MEXICO - Economy
Senior Partner, KPMG in Mexico
Victor Esquivel has 25 years of experience advertising companies in industries such as private equity, telecoms, media and entertainment, energy, manufacturing, and automotive. Esquivel chairs the Executive Committee of KPMG in Mexico and is a member of the International Board of KPMG. His experience spans North, Central, and South America. Esquivel is a certified public accountant and is certified in finance by the Mexican Institute of Public Accountants and the Mexican Institute of Finance Executives. Additionally, he holds a master’s degree in finance.
More than half of our client base are SMEs right now. Many of them come to us because they are investing outside of Mexico, growing, professionalizing, and introducing corporate governance. Often they have been approached for a JV investment or are entering a project, in infrastructure for example, where there is a great deal of public and private participation while also requiring funds from international and multinational finance corporations. There is usually a turning point, though it may be the case that there is a succession issue or an open opportunity to enter the market. There is always a triggering event for all these companies that have been operating for several years. There is still plenty of room for growth in this segment in Mexico.
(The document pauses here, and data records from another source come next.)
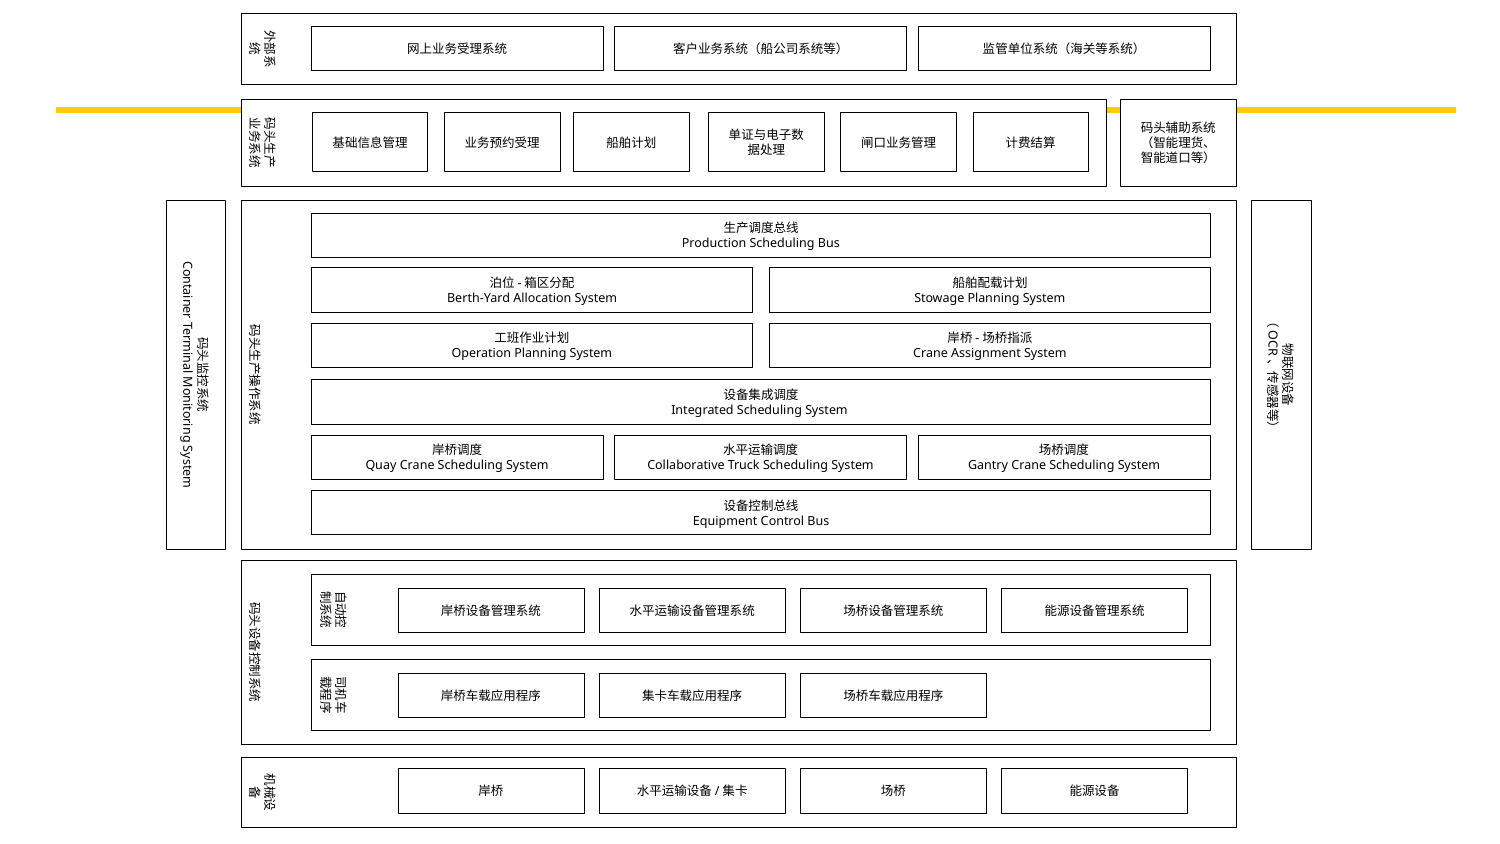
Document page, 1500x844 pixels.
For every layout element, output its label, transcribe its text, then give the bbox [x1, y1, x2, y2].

text_box 设备控制总线 Equipment Control Bus [309, 488, 1213, 537]
text_box 外部系统 [239, 12, 1238, 87]
text_box 能源设备 [999, 766, 1190, 815]
text_box 船舶配载计划 Stowage Planning System [767, 266, 1213, 314]
text_box 船舶计划 [572, 110, 691, 174]
text_box 工班作业计划 Operation Planning System [309, 321, 755, 370]
text_box 监管单位系统（海关等系统） [916, 24, 1212, 73]
text_box 场桥调度 Gantry Crane Scheduling System [916, 433, 1212, 481]
text_box 泊位-箱区分配 Berth-Yard Allocation System [309, 266, 755, 314]
text_box 能源设备管理系统 [999, 586, 1190, 635]
text_box 岸桥设备管理系统 [396, 586, 586, 635]
text_box 机械设备 [239, 755, 1238, 830]
text_box 场桥设备管理系统 [798, 586, 988, 635]
text_box 码头监控系统 Container Terminal Monitoring System [164, 198, 228, 551]
text_box 岸桥调度 Quay Crane Scheduling System [309, 433, 605, 481]
text_box 码头生产业务系统 [239, 97, 1109, 188]
text_box 基础信息管理 [310, 110, 430, 174]
text_box 水平运输设备/集卡 [597, 766, 787, 815]
text_box 计费结算 [971, 110, 1090, 174]
text_box 岸桥-场桥指派 Crane Assignment System [767, 321, 1213, 370]
text_box 场桥车载应用程序 [798, 671, 988, 720]
text_box 物联网设备 （OCR、传感器等） [1249, 198, 1313, 551]
text_box 岸桥 [396, 766, 586, 815]
text_box 闸口业务管理 [839, 110, 958, 174]
text_box 网上业务受理系统 [309, 24, 605, 73]
text_box 生产调度总线 Production Scheduling Bus [309, 211, 1213, 259]
text_box 客户业务系统（船公司系统等） [613, 24, 909, 73]
text_box 岸桥车载应用程序 [396, 671, 586, 720]
text_box 场桥 [798, 766, 988, 815]
text_box 水平运输调度 Collaborative Truck Scheduling System [613, 433, 909, 481]
text_box 码头设备控制系统 [239, 558, 1238, 746]
text_box 业务预约受理 [442, 110, 562, 174]
text_box 码头生产操作系统 [239, 198, 1238, 551]
text_box 单证与电子数据处理 [706, 110, 826, 174]
text_box 司机车载程序 [309, 658, 1213, 733]
text_box 集卡车载应用程序 [597, 671, 787, 720]
text_box 码头辅助系统（智能理货、智能道口等） [1119, 97, 1238, 188]
text_box 设备集成调度 Integrated Scheduling System [309, 377, 1213, 426]
text_box 自动控制系统 [309, 572, 1213, 647]
text_box 水平运输设备管理系统 [597, 586, 787, 635]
Mexico has about 400 companies that have publicly listed equities or debts, compared to probably 12,000 in the US or 10,000 in Brazil.
Mexico has enjoyed a great period of macroeconomic stability in public finance and there are bumps here and there in the road; however, overall there has been a clear direction of where the government wants to take the country and the economy, which is currently challenged by the new administration in the US. Mexico continues to be supportive of open trade and free markets, and if it has to turn to different markets, that is an opportunity. For a long time, we have enjoyed the benefits of these policies. Sectors that have been closed for quite some time and are critical to a mature economy such as energy and telecoms have opened, making Mexico more competitive.
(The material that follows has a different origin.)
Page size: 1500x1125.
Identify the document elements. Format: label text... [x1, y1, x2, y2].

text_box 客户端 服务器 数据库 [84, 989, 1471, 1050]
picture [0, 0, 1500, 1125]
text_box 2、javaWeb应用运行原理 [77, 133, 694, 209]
The biggest thing investors should remember is that there are cultural differences when operating in Mexico; not every country is the same. Companies need to understand this because it is extremely important. Secondly, companies need to be careful about the risks in general terms; they have to be cognizant of the fact that they may need a change in management to change the culture within companies, and this may require investment. They may need to invest in processes, corporate governance, and IT, which is also an opportunity for these companies to introduce best practices from all over the world to Mexican companies.
We have sought to be innovative with our clients; we provide audit, tax, and advisory services, but have realized that clients seek to solve an issue rather than just hire a consultant for a project. Thus, we try to be innovative with them and have technology solutions to improve the way we do things. We bring solutions from outside of Mexico and serve SMEs with the best practices from the US, Asia, and other parts of the world. Secondly, we seek to make things more efficient and try to differentiate the way we serve clients. Thirdly, we seek to improve the tools we use and are investing in artificial intelligence. We have, for example, an alliance with Watson to develop those tools for the delivery of services, namely robotic process automation. We are changing the way our clients demand services, and we have started to see clients request robotic process automation in their business processes, supply chain, and back office, and are bringing people from centers of excellence to improve and implement those strategies here. These companies will become digital, data-driven companies going into the future, and it is a challenge to also transform ourselves.